GPs warned over unsafe methotrexate prescribing

Prescribing of higher than recommended methotrexate doses is putting patients at risk of accidental overdose, a study published in the BJGP shows.

Methotrexate is being prescribed at high doses in some GP practices, breaching NHS safety guidance. | GETTY IMAGES
Methotrexate is being prescribed at high doses in some GP practices, breaching NHS safety guidance. | GETTY IMAGES

UK guidance says methotrexate should generally be prescribed in a single strength of tablet, usually 2.5mg, to reduce the risk of harm from errors.

However, an analysis of data from 7349 GP practices in England from August 2010 to April 2018 has found that 1689 (23%) prescribed both 2.5mg and 10mg tablets to the same patient.

The analysis showed wide variation in the level of unsafe prescribing between practices, with 9.5% (n=697) of practices giving >14.3% of their methotrexate as 10mg tablets; and 1% (n=66) of practices giving >52.4% of their methotrexate as 10mg tablets.

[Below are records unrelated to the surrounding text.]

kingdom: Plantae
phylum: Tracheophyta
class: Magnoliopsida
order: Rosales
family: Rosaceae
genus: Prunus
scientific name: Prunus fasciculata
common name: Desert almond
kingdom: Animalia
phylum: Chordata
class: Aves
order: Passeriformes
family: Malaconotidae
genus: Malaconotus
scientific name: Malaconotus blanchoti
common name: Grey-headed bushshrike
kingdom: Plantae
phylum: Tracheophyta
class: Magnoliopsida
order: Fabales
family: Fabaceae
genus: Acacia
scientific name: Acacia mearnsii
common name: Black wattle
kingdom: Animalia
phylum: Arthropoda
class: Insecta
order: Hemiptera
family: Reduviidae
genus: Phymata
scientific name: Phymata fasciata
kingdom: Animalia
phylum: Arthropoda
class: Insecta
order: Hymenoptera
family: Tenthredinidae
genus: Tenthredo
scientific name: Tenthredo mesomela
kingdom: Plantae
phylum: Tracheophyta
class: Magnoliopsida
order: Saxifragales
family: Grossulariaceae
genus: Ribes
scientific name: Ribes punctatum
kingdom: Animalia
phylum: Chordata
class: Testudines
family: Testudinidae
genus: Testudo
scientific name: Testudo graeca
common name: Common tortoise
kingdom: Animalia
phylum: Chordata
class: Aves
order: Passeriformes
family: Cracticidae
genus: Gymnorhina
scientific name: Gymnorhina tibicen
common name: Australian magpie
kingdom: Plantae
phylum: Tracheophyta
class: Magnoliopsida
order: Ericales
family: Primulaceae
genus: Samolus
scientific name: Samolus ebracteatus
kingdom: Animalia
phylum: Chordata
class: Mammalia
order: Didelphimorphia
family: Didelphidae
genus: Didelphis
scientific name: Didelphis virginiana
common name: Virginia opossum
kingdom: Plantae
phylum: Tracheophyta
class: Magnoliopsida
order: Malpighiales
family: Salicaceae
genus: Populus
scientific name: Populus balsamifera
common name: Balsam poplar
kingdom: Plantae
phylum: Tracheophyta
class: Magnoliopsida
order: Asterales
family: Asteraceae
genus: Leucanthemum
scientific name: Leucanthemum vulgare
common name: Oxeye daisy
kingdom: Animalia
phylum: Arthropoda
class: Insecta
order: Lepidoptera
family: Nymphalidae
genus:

The prescribing of 10mg tablets decreased over the study period, with 10mg tablets as a proportion of all prescribed methotrexate falling from 9.1% to 3.4%.

Between 1993 and 2017 there were 21 deaths attributed to methotrexate poisoning in England and Wales. 

Dr Ben Goldacre, Director of the DataLab in the Nuffield Department of Primary Care Health Sciences at the University of Oxford, NHS doctor, and co-lead of the study, said: ‘Unsafe methotrexate prescribing remains common, with substantial variation between GP practices. We recognise that clinicians are often overwhelmed with guidance. We have therefore produced a free, publicly funded, openly accessible audit tool at OpenPrescribing.net.

This allows any clinician to easily review their own practice’s compliance. Our data updates every month so clinicians can track improvements over time.’